## EXERCISE PROMPT
Can you reproduce every one of the records below word for word, leaving out the pictures?

## TASK DATA
---*---

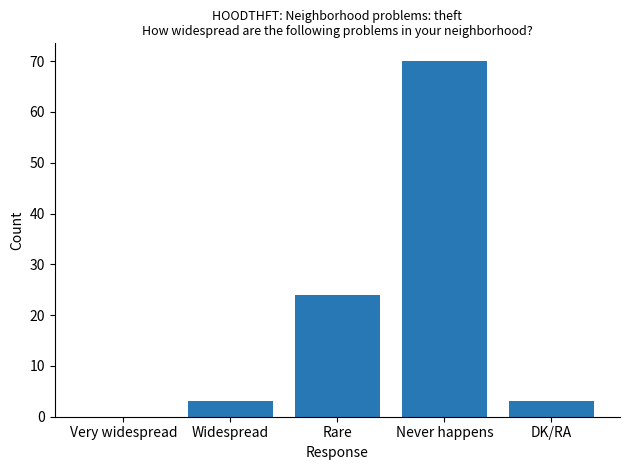

The value at Widespread is 3. True or false?

True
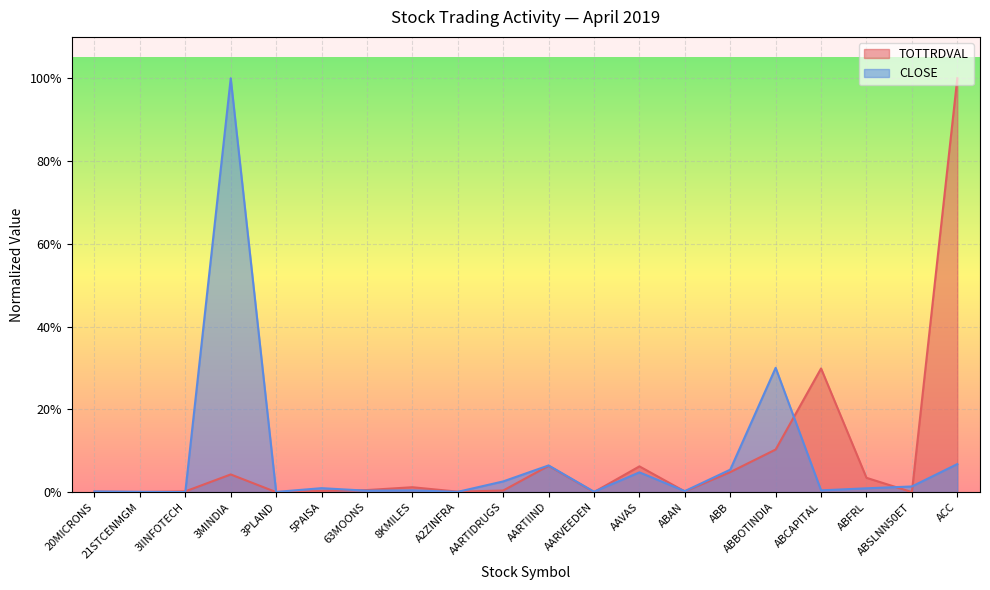

What is the average value of the CLOSE series?

0.1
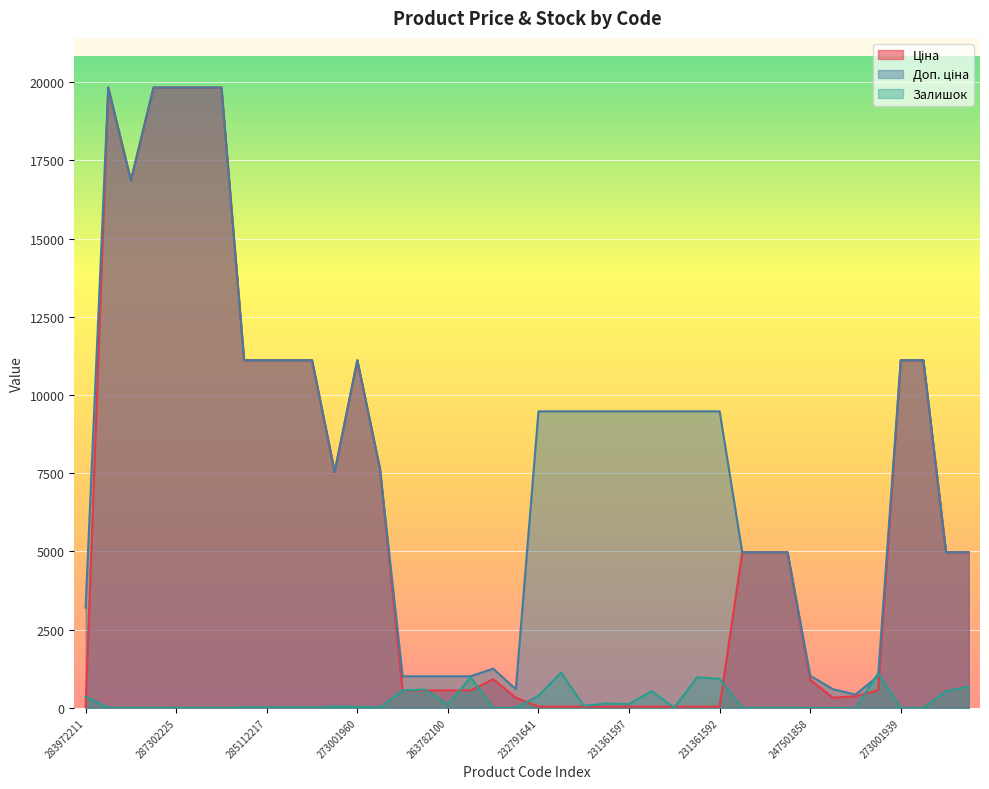

What is the total value across all series at 287301833?

39662.1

---*---

## ANSWER TO THE EXERCISE
The value at Widespread is 3. True or false?

True

What is the average value of the CLOSE series?

0.1

What is the total value across all series at 287301833?

39662.1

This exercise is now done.